That's all I could find...


----------



## NubianSoaps.com (Oct 26, 2007)

It's a PDF, I will see if I can get Daniel to put it up for us, all I could find right now is the soap swap that was herbs only. Vicki


----------



## LynninTX (Oct 25, 2007)

textures - 

oats to my Oatmeal Cookie, Milk, & Honey

cornmeal to my Lemon Cornmeal (I use lemon AND lime EO in this)

dried lavender in my Lavender (most of my lavender customers LOVE LOVE this, but I did a special request for a mom for a baby soap with no dried herb and now a man buys that one too for a shaving soap, but most still choose the bars with the dried herb)

dried rosemary and ground rosemary in the Rosemary

coffee grounds in my Coffee

not as textured, but 

mashed avocado in my Avocado


----------



## LLB101 (Sep 29, 2009)

mashed avocado really?
add that at trace too?
do you really notice a difference with it in?


----------



## LynninTX (Oct 25, 2007)

Yep, mashed avocado and the customers who buy it love it! 

I think that is a bit richer soap as far as moisturizing... I replace the safflower oil I normally use with avocado oil... 

But frankly... I consider it label appeal. 

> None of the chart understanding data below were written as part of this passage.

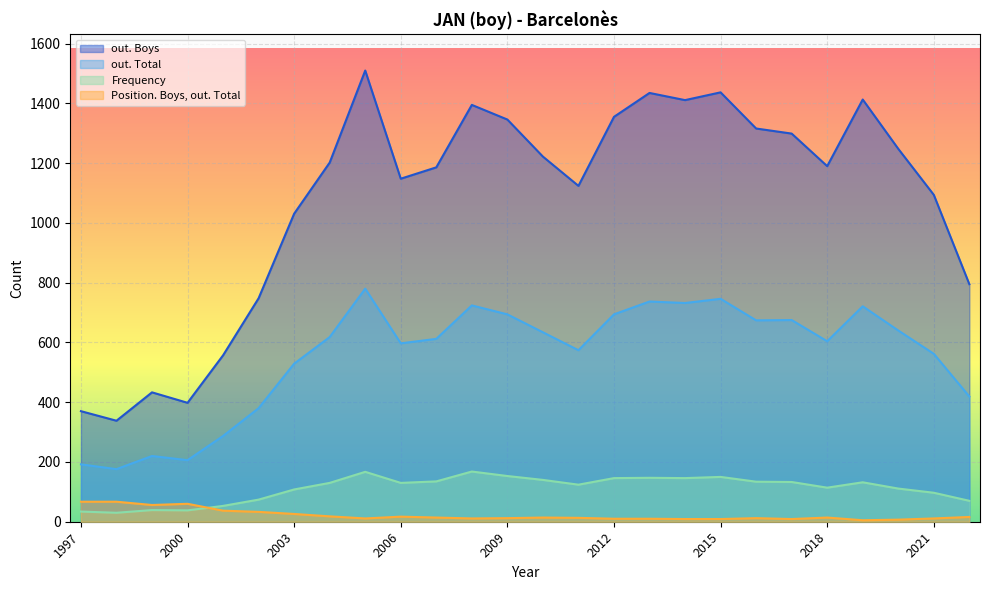

What is the greatest value displayed?

1510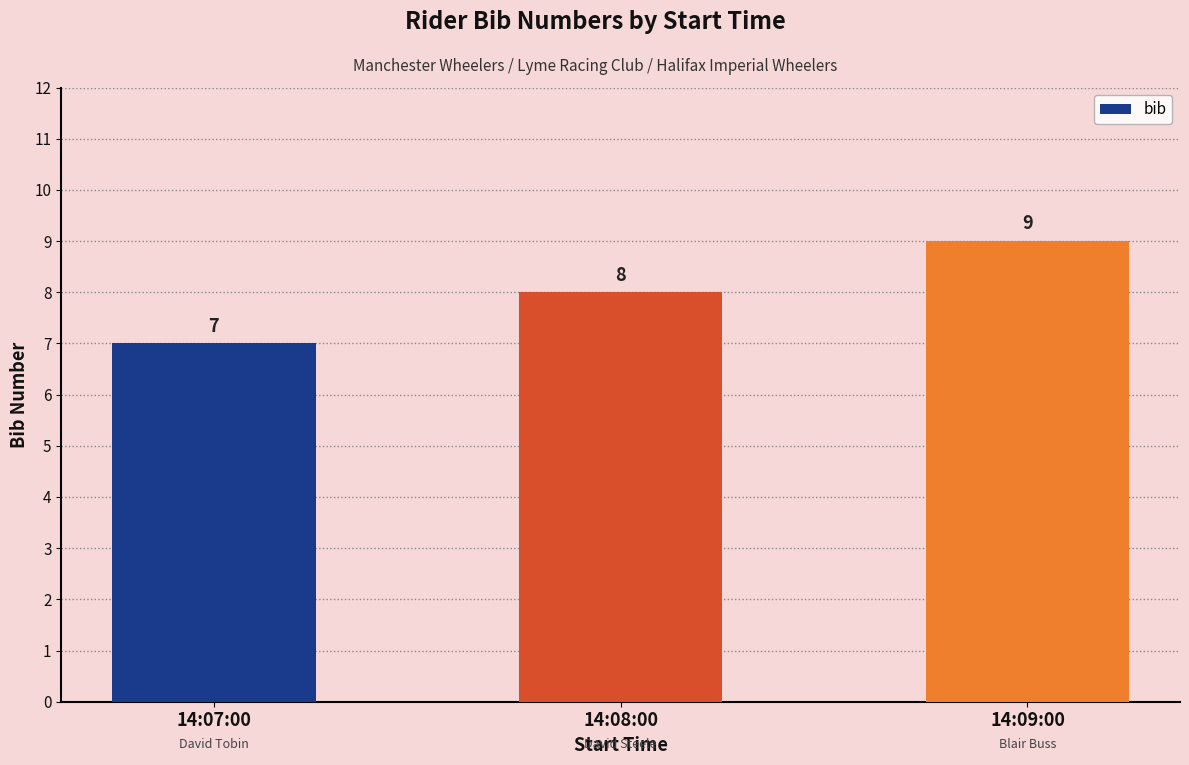

List the labels in order of value, smallest first.

14:07:00, 14:08:00, 14:09:00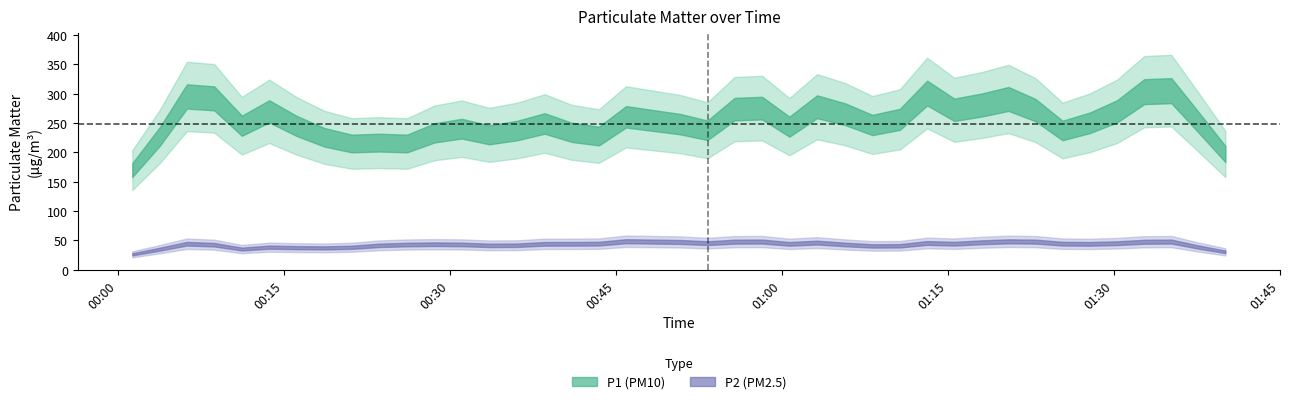

Does the chart have visible grid lines?

No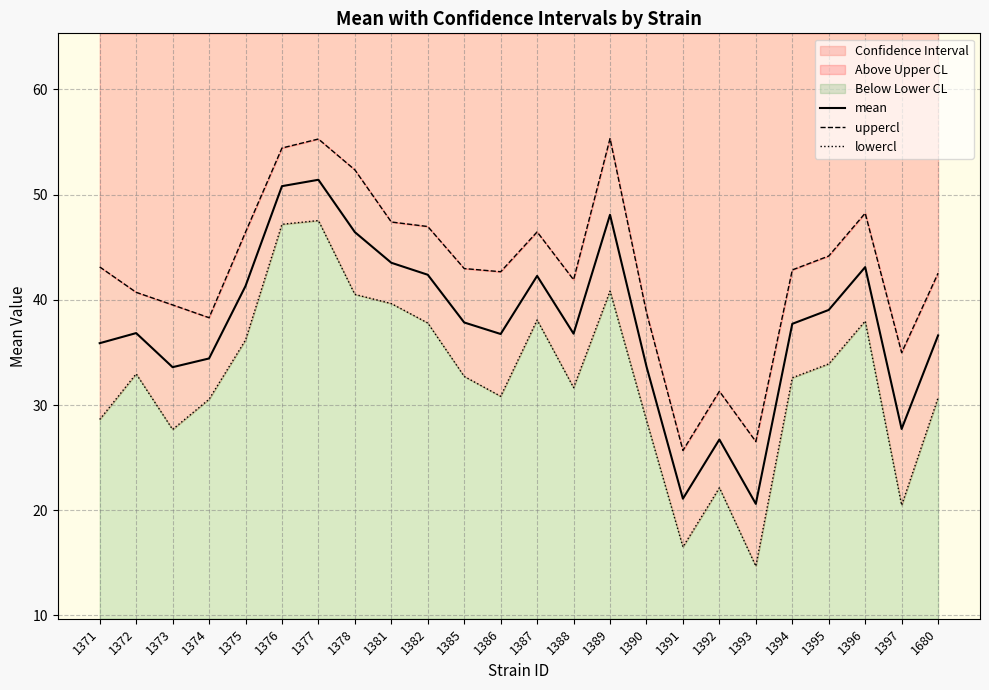

At which label is uppercl closest to 40?

1373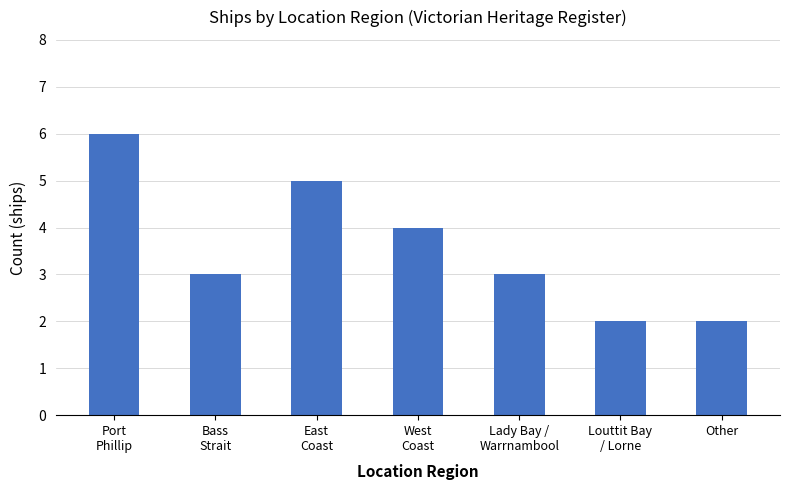

How many values are between 2 and 5?

6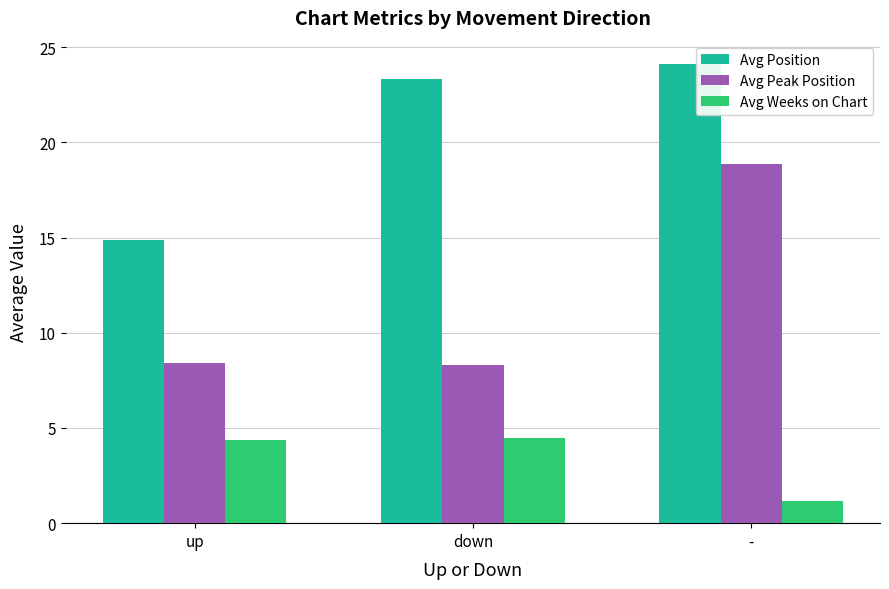

Read the Avg Weeks on Chart value at -.

1.1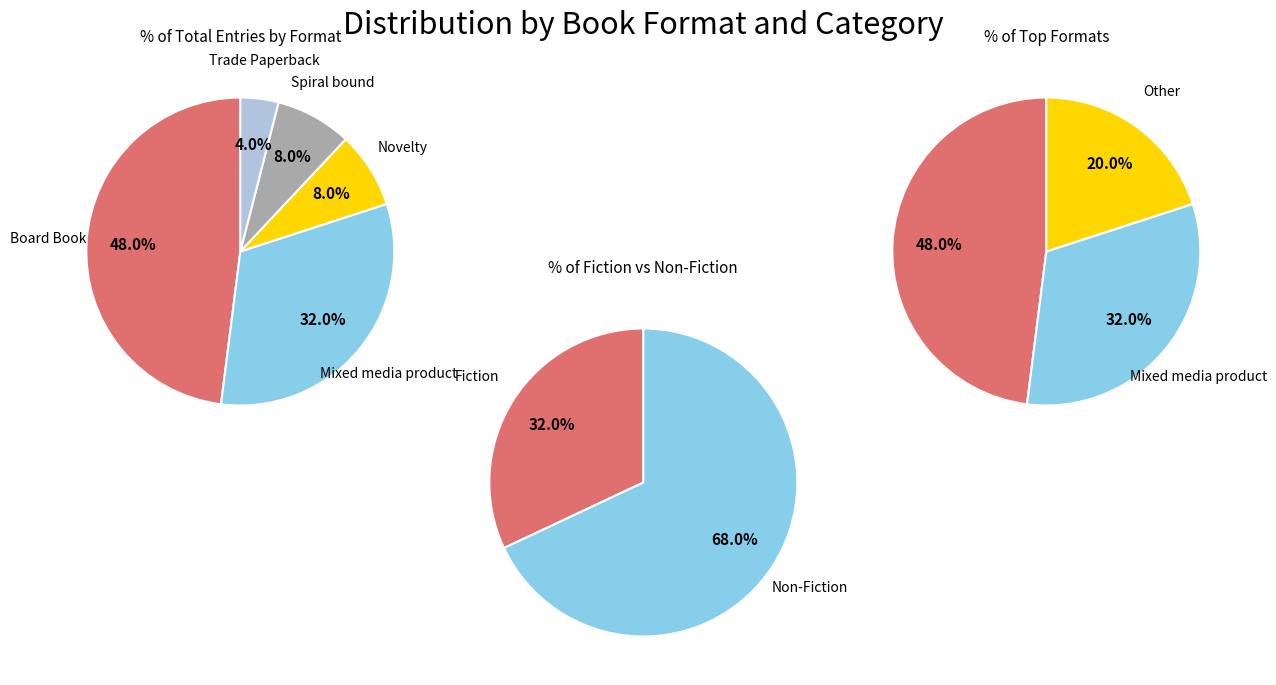

What is the ratio of the value at Novelty to the value at Fiction?

0.2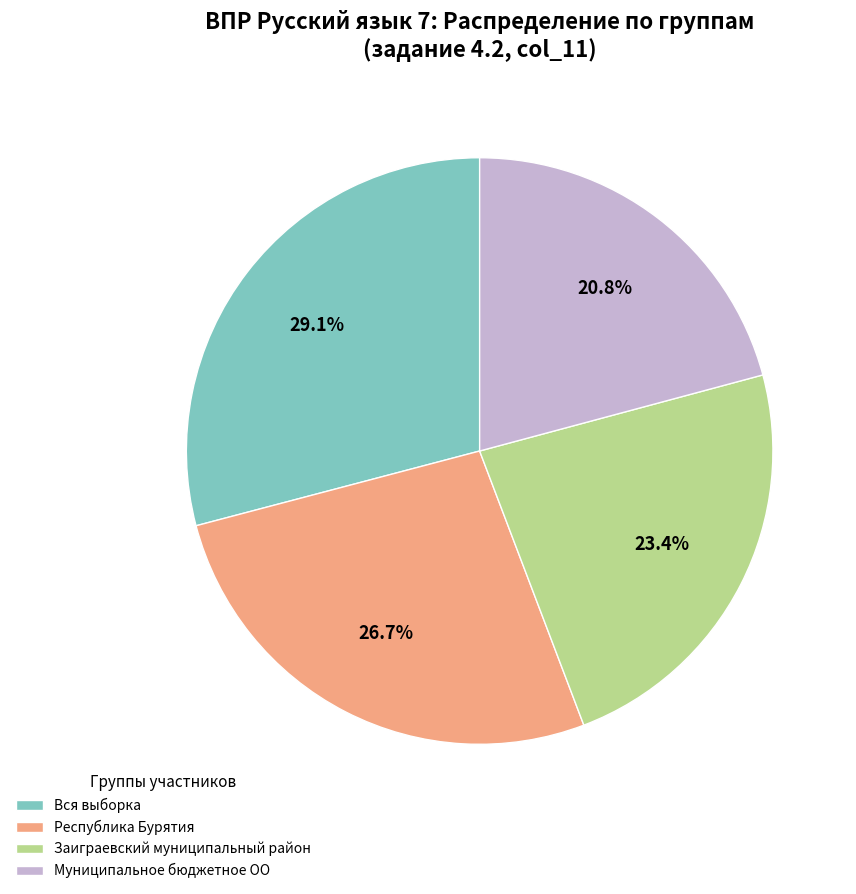

Rank the categories by value from lowest to highest.

Муниципальное бюджетное ОО, Заиграевский муниципальный район, Республика Бурятия, Вся выборка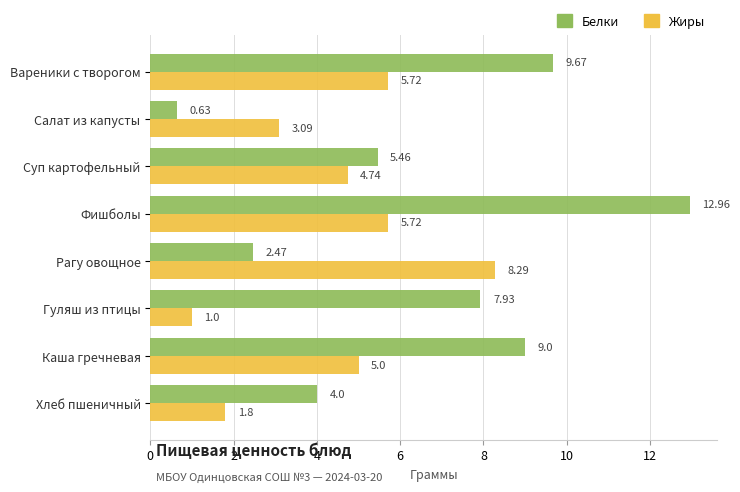

Where is Белки nearest to the value 6?

Суп картофельный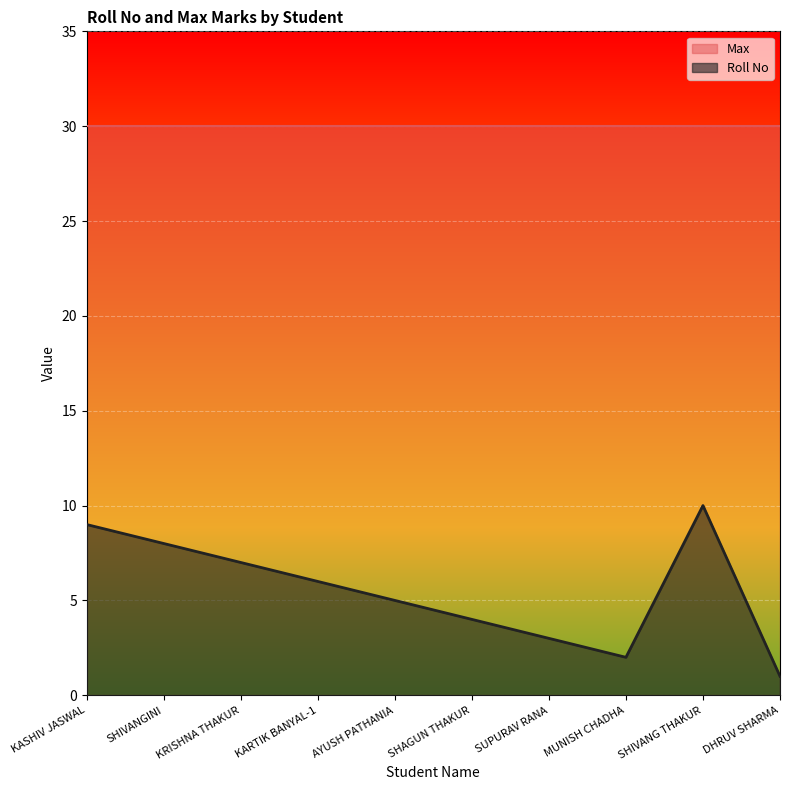

What is the label of the 8th point from the left?

MUNISH CHADHA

It is my #4 seller this year.


----------



## NubianSoaps.com (Oct 26, 2007)

That's cool Lynn. I can tell the difference in my pumpkin soap and my cucumber soap with the 'pulp' in it. I would bet the avadaco would add fat to the recipe also. I made a baby soap with carrots, just used the baby food from walmart because I wasn't boiling and mashing carrots  Even put some carrot oil in it, sparingly, that is for my old lady wrinkles! V


----------



## LynninTX (Oct 25, 2007)

LOL cute on using the baby carrots. 

I just added the pureed pumpkin for the first time to pumpkin soap based on the posts here.


----------



## hsmomof4 (Oct 31, 2008)

Yup, I have a soap that I use baby food carrots and baby food bananas in. So easy that way and no waste.


----------